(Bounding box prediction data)
_ _ _ _ _ _ _

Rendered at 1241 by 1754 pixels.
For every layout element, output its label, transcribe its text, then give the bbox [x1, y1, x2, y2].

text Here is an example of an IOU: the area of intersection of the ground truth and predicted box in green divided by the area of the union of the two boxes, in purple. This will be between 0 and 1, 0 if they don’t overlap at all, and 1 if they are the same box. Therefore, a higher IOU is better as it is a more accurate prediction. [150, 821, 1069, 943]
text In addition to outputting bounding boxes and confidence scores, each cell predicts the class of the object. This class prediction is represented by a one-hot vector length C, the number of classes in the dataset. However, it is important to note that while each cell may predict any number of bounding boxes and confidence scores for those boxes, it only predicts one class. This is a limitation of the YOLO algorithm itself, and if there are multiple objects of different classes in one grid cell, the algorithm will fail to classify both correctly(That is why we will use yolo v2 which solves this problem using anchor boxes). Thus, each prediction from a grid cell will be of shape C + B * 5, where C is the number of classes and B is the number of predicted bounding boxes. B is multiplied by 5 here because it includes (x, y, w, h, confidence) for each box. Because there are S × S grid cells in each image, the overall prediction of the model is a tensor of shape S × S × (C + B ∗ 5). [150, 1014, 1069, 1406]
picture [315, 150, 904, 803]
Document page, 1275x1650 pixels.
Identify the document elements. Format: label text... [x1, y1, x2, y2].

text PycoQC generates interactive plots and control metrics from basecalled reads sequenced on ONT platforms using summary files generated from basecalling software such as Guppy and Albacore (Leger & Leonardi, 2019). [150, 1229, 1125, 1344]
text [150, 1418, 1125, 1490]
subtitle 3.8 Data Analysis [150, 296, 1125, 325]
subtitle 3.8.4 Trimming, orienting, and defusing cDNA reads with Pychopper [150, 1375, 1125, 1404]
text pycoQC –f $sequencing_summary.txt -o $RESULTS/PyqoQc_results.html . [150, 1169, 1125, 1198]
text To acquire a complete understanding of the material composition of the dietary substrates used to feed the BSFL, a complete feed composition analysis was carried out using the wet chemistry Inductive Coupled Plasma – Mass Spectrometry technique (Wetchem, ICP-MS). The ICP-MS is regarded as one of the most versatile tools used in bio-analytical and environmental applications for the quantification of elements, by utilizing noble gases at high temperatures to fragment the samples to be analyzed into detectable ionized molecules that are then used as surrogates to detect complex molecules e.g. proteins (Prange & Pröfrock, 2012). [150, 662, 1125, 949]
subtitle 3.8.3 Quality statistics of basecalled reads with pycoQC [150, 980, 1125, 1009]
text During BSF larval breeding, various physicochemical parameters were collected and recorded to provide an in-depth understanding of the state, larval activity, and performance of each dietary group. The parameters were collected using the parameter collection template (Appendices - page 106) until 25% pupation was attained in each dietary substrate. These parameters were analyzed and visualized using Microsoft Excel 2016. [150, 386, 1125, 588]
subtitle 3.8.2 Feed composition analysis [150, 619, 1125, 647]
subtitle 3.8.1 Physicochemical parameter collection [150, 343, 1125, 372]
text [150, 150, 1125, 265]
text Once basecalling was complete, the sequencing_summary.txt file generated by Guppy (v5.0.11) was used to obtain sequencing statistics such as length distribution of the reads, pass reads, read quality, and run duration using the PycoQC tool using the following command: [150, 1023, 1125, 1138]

_ _ _ _ _ _ _

_Problem to work on_: In full and without changes, copy the entries above.

_Answer to this task_:
Rendered at 1241 by 1754 pixels.
For every layout element, output its label, transcribe its text, then give the bbox [x1, y1, x2, y2].

text Here is an example of an IOU: the area of intersection of the ground truth and predicted box in green divided by the area of the union of the two boxes, in purple. This will be between 0 and 1, 0 if they don’t overlap at all, and 1 if they are the same box. Therefore, a higher IOU is better as it is a more accurate prediction. [150, 821, 1069, 943]
text In addition to outputting bounding boxes and confidence scores, each cell predicts the class of the object. This class prediction is represented by a one-hot vector length C, the number of classes in the dataset. However, it is important to note that while each cell may predict any number of bounding boxes and confidence scores for those boxes, it only predicts one class. This is a limitation of the YOLO algorithm itself, and if there are multiple objects of different classes in one grid cell, the algorithm will fail to classify both correctly(That is why we will use yolo v2 which solves this problem using anchor boxes). Thus, each prediction from a grid cell will be of shape C + B * 5, where C is the number of classes and B is the number of predicted bounding boxes. B is multiplied by 5 here because it includes (x, y, w, h, confidence) for each box. Because there are S × S grid cells in each image, the overall prediction of the model is a tensor of shape S × S × (C + B ∗ 5). [150, 1014, 1069, 1406]
picture [315, 150, 904, 803]
Document page, 1275x1650 pixels.
Identify the document elements. Format: label text... [x1, y1, x2, y2].

text PycoQC generates interactive plots and control metrics from basecalled reads sequenced on ONT platforms using summary files generated from basecalling software such as Guppy and Albacore (Leger & Leonardi, 2019). [150, 1229, 1125, 1344]
text [150, 1418, 1125, 1490]
subtitle 3.8 Data Analysis [150, 296, 1125, 325]
subtitle 3.8.4 Trimming, orienting, and defusing cDNA reads with Pychopper [150, 1375, 1125, 1404]
text pycoQC –f $sequencing_summary.txt -o $RESULTS/PyqoQc_results.html . [150, 1169, 1125, 1198]
text To acquire a complete understanding of the material composition of the dietary substrates used to feed the BSFL, a complete feed composition analysis was carried out using the wet chemistry Inductive Coupled Plasma – Mass Spectrometry technique (Wetchem, ICP-MS). The ICP-MS is regarded as one of the most versatile tools used in bio-analytical and environmental applications for the quantification of elements, by utilizing noble gases at high temperatures to fragment the samples to be analyzed into detectable ionized molecules that are then used as surrogates to detect complex molecules e.g. proteins (Prange & Pröfrock, 2012). [150, 662, 1125, 949]
subtitle 3.8.3 Quality statistics of basecalled reads with pycoQC [150, 980, 1125, 1009]
text During BSF larval breeding, various physicochemical parameters were collected and recorded to provide an in-depth understanding of the state, larval activity, and performance of each dietary group. The parameters were collected using the parameter collection template (Appendices - page 106) until 25% pupation was attained in each dietary substrate. These parameters were analyzed and visualized using Microsoft Excel 2016. [150, 386, 1125, 588]
subtitle 3.8.2 Feed composition analysis [150, 619, 1125, 647]
subtitle 3.8.1 Physicochemical parameter collection [150, 343, 1125, 372]
text [150, 150, 1125, 265]
text Once basecalling was complete, the sequencing_summary.txt file generated by Guppy (v5.0.11) was used to obtain sequencing statistics such as length distribution of the reads, pass reads, read quality, and run duration using the PycoQC tool using the following command: [150, 1023, 1125, 1138]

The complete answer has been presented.